* **YOUR GOAL**
Render the lines below as a numbered list, leaving out any blank lines.

(Structure-from-motion data)
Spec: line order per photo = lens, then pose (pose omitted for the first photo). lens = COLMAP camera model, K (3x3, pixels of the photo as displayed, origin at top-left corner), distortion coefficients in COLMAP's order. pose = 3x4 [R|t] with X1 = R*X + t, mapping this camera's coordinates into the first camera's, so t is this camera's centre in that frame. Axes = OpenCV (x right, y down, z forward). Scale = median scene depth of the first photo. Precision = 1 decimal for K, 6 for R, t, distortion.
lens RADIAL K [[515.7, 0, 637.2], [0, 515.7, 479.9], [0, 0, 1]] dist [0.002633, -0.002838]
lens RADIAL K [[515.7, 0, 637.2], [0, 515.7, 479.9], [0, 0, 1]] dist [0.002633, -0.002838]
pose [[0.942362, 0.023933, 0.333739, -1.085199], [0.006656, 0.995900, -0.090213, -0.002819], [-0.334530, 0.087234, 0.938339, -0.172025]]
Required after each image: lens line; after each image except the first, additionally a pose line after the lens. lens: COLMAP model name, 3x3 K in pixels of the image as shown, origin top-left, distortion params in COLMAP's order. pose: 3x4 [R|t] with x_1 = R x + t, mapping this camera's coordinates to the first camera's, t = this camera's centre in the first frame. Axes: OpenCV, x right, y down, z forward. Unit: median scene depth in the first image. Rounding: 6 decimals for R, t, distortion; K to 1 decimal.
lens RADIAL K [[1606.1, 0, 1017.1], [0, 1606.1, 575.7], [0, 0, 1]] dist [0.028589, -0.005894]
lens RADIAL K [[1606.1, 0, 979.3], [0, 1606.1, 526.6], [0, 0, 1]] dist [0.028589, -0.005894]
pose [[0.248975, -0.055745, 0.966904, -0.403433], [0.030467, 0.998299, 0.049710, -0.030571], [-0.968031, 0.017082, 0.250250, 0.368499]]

* **RESULT OF THIS EXERCISE**
1. Spec: line order per photo = lens, then pose (pose omitted for the first photo). lens = COLMAP camera model, K (3x3, pixels of the photo as displayed, origin at top-left corner), distortion coefficients in COLMAP's order. pose = 3x4 [R|t] with X1 = R*X + t, mapping this camera's coordinates into the first camera's, so t is this camera's centre in that frame. Axes = OpenCV (x right, y down, z forward). Scale = median scene depth of the first photo. Precision = 1 decimal for K, 6 for R, t, distortion.
2. lens RADIAL K [[515.7, 0, 637.2], [0, 515.7, 479.9], [0, 0, 1]] dist [0.002633, -0.002838]
3. lens RADIAL K [[515.7, 0, 637.2], [0, 515.7, 479.9], [0, 0, 1]] dist [0.002633, -0.002838]
4. pose [[0.942362, 0.023933, 0.333739, -1.085199], [0.006656, 0.995900, -0.090213, -0.002819], [-0.334530, 0.087234, 0.938339, -0.172025]]
5. Required after each image: lens line; after each image except the first, additionally a pose line after the lens. lens: COLMAP model name, 3x3 K in pixels of the image as shown, origin top-left, distortion params in COLMAP's order. pose: 3x4 [R|t] with x_1 = R x + t, mapping this camera's coordinates to the first camera's, t = this camera's centre in the first frame. Axes: OpenCV, x right, y down, z forward. Unit: median scene depth in the first image. Rounding: 6 decimals for R, t, distortion; K to 1 decimal.
6. lens RADIAL K [[1606.1, 0, 1017.1], [0, 1606.1, 575.7], [0, 0, 1]] dist [0.028589, -0.005894]
7. lens RADIAL K [[1606.1, 0, 979.3], [0, 1606.1, 526.6], [0, 0, 1]] dist [0.028589, -0.005894]
8. pose [[0.248975, -0.055745, 0.966904, -0.403433], [0.030467, 0.998299, 0.049710, -0.030571], [-0.968031, 0.017082, 0.250250, 0.368499]]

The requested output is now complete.